The model builds on prior research led by Jacob Roxon, a recent CSHub postdoc and co-author of this paper, who developed an empirical relationship that estimates building-specific wind gusts with information about building layout in a given neighborhood.
A challenge the researchers had to overcome was the fact that the building footprints that were available for this estimation have little-to-no information on occupancy and building type.
Manav addressed this by developing a novel statistical model that assigns occupancy and building types to structures based on characteristics of the census tract in which they are located.
Analysis and cost perspective
The researchers then estimated the value of stronger construction in a case study of residential buildings in Florida.
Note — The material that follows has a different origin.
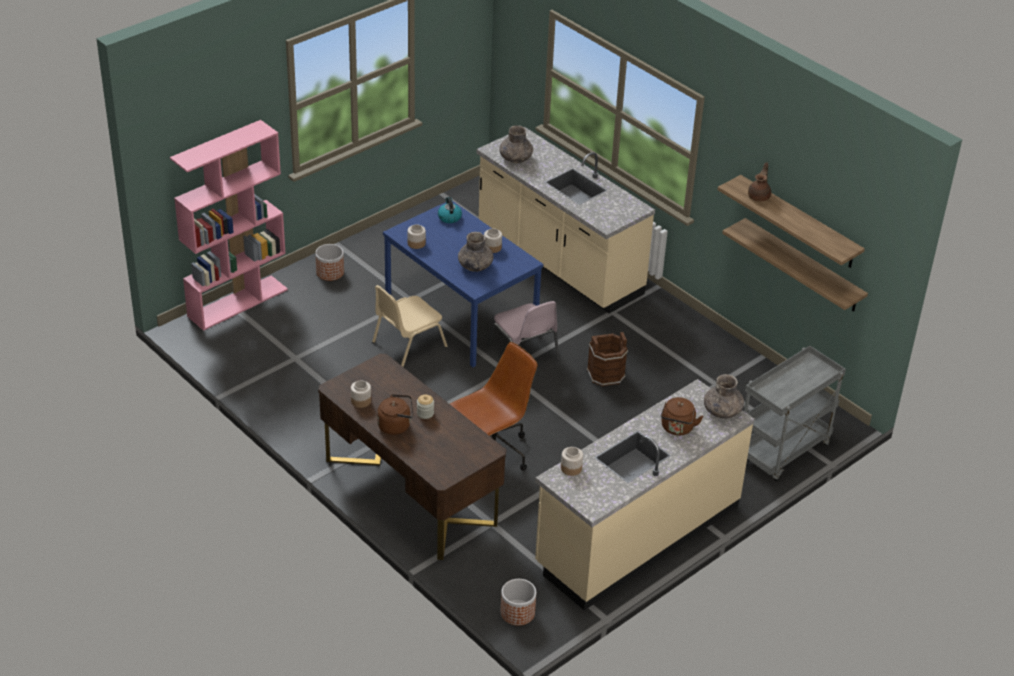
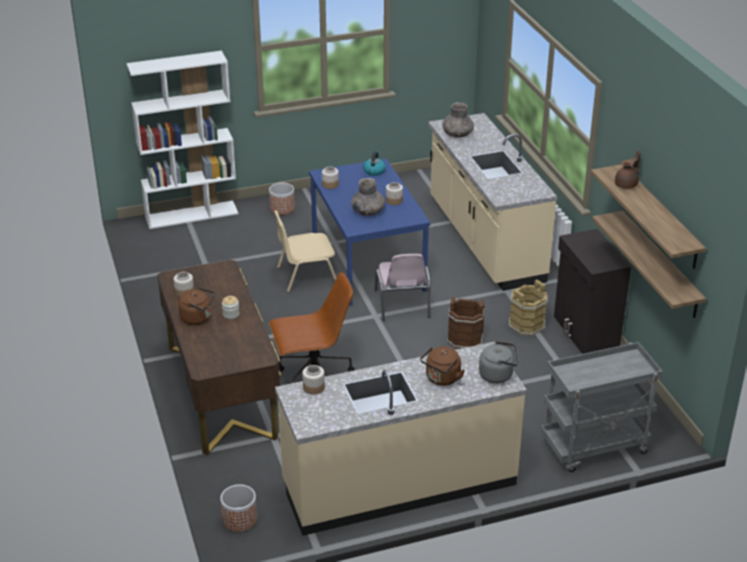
camera: 25 degrees right, 5 degrees down
(238, 302) = (192, 214): pink bookcase -> white bookcase
(653, 345) = (526, 325): none -> brown bucket
(710, 339) = (585, 333): none -> black cabinet
(722, 411) = (498, 375): grey vase -> grey kettle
This involved modeling the impact of several mitigation measures applied to over 9.3 million housing units spread across 6.9 million buildings.
Texture-related loss implications were found to be higher in census tracts along the coast. This occurs because these areas tend to be more dense and ordered, leading to higher wind load amplifications. Also, these loss implications are particularly high for single-family homes, which are more susceptible to damage and have a higher replacement cost per housing unit.
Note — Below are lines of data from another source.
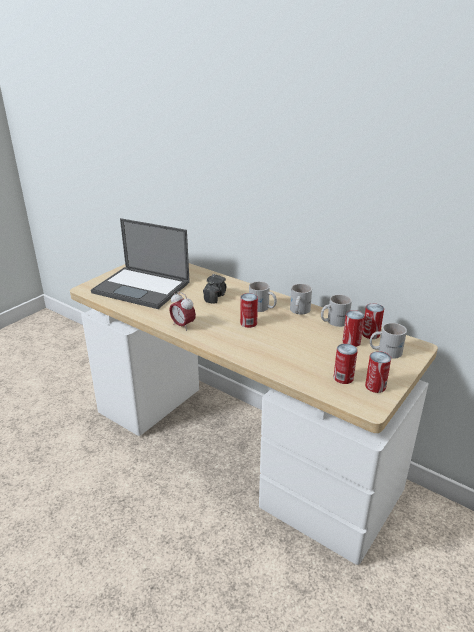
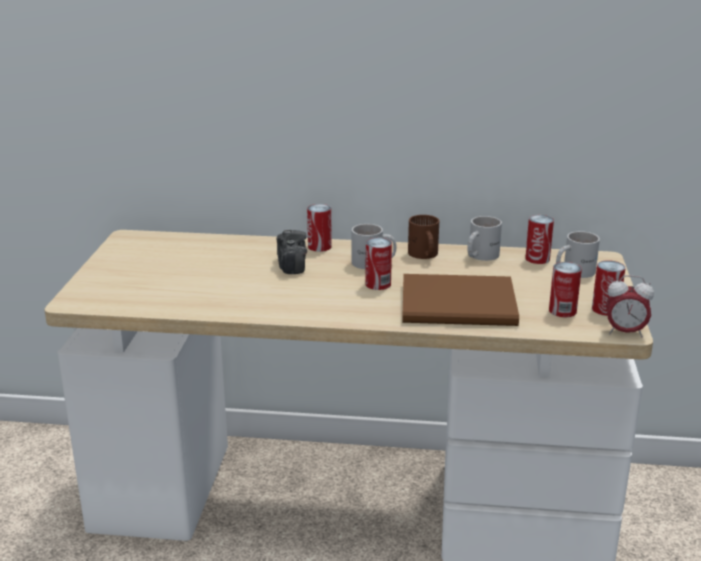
camera: 30 degrees left, 5 degrees down
(142, 287) = (167, 279): laptop -> none
(183, 326) = (293, 310): alarm clock -> alarm clock (625, 332)
(281, 353) = (462, 306): none -> brown book
(298, 311) = (423, 255): white mug -> brown mug
(351, 342) = (526, 272): can -> can (319, 246)

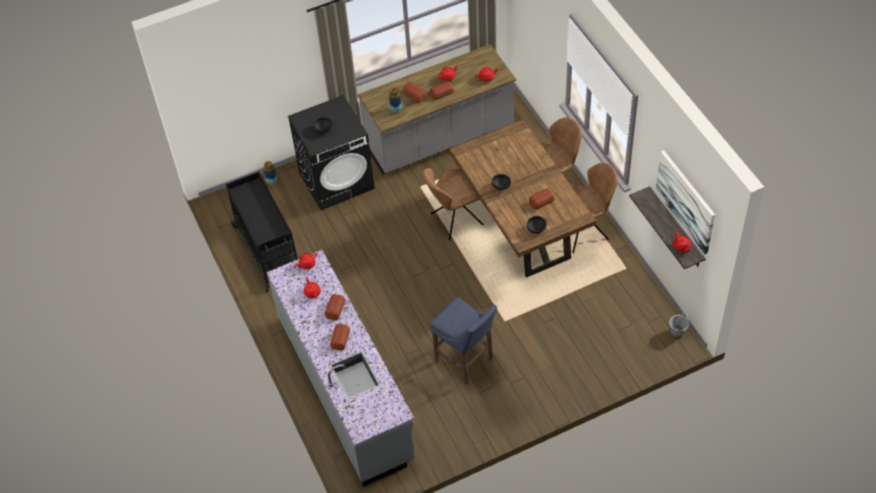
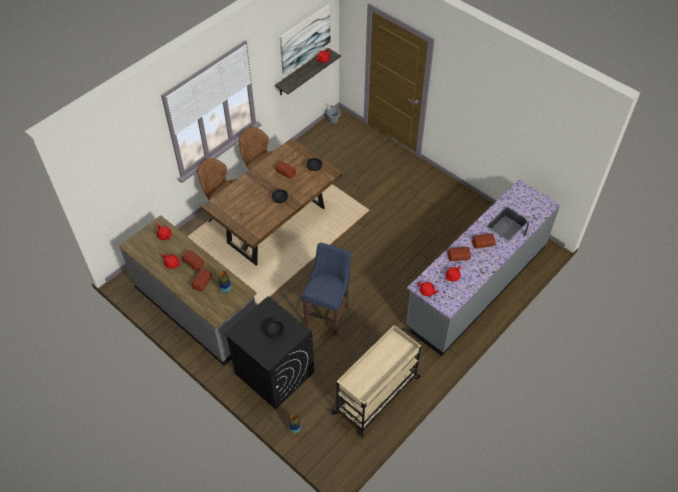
camera: 115 degrees left, 0 degrees up
(269, 252) = (377, 394): black cart -> beige cart
(455, 220) = (286, 269): brown chair -> none
(465, 362) = (415, 221): blue stool -> blue stool (328, 314)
“Our results sound the alarm that wind loads are more severe than we think,” says Manav. “That is not even accounting for climate change, which might make hurricanes more frequent and their wind speeds more intense over time.”
The researchers computed expected losses and benefits statewide for hurricane wind damage and its mitigation. They found that $8.1 billion could be saved per year in a scenario where all homes were mitigated with simple measures such as stronger connections between roofs and walls or tighter nail spacing.
Conventional loss estimation models value these same measures as saving only $4.4 billion per year. This means that conventional models are underestimating the value of stronger construction by over 80 percent.
“It is important that the benefits of resilient design be quantified so that financial incentives — whether lending, insurance, or otherwise — can be brought to bear to increase mitigation. Manav’s research will move the industry forward toward justifying these benefits,” says structural engineer Evan Reis, who is the executive director of the U.S. Resiliency Council.
The paper recommends that coastal states enhance their building codes, especially in densely built-up areas, to save dollars and save lives. Manav notes that current building codes do not sufficiently account for texture-induced load amplifications.
“Even a building built to code may not be able to protect you and your family,” says Manav. “We need to properly quantify the benefits of mitigating in areas that are exposed to high winds so we promote the right standards of construction where losses can be catastrophic.”
A goal of Manav’s work is to provide citizens with the information they need before disaster strikes. She has created an online dashboard where you can preview the potential benefits of applying mitigation measures in different communities — perhaps even your own.
“During my research, I kept hitting a wall. I found that it was difficult to use publicly available information to piece together the bigger picture,” she comments. “We started developing the dashboard to equip homeowners and stakeholders with accessible and actionable information.”
As a next step, Manav is investigating socioeconomic consequences of hurricane wind damage.
“High-resolution analysis, like our case study, allows us to simulate individual household impacts within a geographical context,” adds Manav. “With this, we can capture how differing availability of financial resources may influence how communities cope with the aftermath of natural hazards.”